07.10.2016 | aktual.: 07.10.2016 13:39
- A może PO chciała, by tego piwa było jeszcze więcej? Chyba po to był wniosek posła Kropiwnickiego o odłożenie prac aż do 11 stycznia? - pytał Gądek.
- To bez znaczenia. Przecież tego dnia złożyliśmy wniosek, żeby odrzucić ten projekt na komisji. To, że ktoś w jakąś taktykę legislacyjną się zaplątał, to nie ma większego znaczenia.
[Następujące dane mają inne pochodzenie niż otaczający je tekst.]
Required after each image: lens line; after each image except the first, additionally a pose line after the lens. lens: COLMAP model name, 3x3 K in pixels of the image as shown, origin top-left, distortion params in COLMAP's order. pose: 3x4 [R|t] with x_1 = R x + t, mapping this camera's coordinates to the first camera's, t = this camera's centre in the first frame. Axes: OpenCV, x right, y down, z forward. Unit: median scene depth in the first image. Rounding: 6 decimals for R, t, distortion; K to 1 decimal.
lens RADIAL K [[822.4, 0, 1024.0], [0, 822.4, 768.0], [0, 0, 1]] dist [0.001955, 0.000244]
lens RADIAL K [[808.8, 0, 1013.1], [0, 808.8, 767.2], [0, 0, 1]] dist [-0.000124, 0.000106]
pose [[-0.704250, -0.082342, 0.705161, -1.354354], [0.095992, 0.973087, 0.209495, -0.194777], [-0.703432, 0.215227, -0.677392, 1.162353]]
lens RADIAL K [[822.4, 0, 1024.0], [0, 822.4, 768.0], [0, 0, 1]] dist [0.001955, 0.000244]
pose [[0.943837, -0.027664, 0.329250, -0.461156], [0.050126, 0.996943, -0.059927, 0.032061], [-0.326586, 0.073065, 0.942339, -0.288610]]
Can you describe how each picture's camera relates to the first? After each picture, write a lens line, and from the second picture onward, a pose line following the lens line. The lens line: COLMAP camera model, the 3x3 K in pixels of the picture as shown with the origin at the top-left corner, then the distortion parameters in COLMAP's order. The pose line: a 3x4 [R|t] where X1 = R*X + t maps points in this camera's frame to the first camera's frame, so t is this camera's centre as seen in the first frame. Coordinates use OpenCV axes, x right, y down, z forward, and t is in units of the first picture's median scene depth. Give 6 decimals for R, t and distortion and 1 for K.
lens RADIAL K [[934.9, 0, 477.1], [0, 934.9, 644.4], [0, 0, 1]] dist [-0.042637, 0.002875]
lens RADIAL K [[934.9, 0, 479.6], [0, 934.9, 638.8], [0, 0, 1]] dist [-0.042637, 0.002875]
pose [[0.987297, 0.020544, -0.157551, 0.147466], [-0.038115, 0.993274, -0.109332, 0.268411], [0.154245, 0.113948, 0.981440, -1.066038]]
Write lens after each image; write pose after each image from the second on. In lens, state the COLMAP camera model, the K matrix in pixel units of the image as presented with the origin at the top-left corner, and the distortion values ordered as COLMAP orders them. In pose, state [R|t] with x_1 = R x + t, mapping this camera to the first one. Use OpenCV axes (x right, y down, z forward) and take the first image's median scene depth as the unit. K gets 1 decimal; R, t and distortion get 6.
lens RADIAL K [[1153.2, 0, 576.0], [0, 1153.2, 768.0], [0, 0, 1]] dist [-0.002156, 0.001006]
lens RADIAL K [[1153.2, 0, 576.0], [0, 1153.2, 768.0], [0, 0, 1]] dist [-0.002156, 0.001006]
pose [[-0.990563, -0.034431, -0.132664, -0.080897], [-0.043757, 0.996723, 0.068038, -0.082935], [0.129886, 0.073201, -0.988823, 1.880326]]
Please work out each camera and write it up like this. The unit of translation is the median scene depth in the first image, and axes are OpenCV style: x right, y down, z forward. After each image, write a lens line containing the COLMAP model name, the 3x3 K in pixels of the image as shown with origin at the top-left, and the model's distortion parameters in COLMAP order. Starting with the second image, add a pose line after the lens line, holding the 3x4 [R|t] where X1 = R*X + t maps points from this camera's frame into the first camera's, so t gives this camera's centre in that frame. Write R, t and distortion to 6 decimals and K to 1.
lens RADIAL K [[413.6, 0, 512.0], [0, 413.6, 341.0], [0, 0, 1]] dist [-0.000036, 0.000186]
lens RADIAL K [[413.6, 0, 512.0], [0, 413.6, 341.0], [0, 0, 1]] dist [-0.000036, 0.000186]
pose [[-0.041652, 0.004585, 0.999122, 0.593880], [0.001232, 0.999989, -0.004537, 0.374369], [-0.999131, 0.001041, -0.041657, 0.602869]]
Jestem przekonany, że miał (Kropiwnicki - przyp. red.) dobre intencje - mówił Siemoniak.
Pytany o propozycję PiS dotyczącą wsparcia dla dzieci, które urodzą się niepełnosprawne i rodziców ich wychowujących, Siemoniak określił te plany jako "słuszne i szlachetne". Podkreślił jednak, że pojawiły się w kontekście ogromnego społecznego protestu.
- Dlaczego PO nie wyszła z taką inicjatywą? - pytał Gądek.
Gość "WP rozmowy" wyjaśnił, że PO podejmowała różne inicjatywy, "co nie znaczy, że wszystkie problemy zostały załatwione". - Moim zdaniem, bilans polityki rodzinnej z przedszkolami za złotówkę, z budową wielu żłobków, darmowymi podręcznikami jest jednoznacznie pozytywny - zaznaczył.
Zadeklarował, że jeśli premier Szydło i PiS będą zgłaszać dobre propozycje, to PO będzie je wspierać.
- Trudno nie mieć wrażenia, że to się dzieje tylko po to, by politycznie złagodzić sytuację. Bo co przeszkadzało wyjść z tym wcześniej, pół roku temu czy w momencie, kiedy PiS przegłosował ten projekt do dalszej pracy dwa tygodnie temu? - pytał Siemoniak.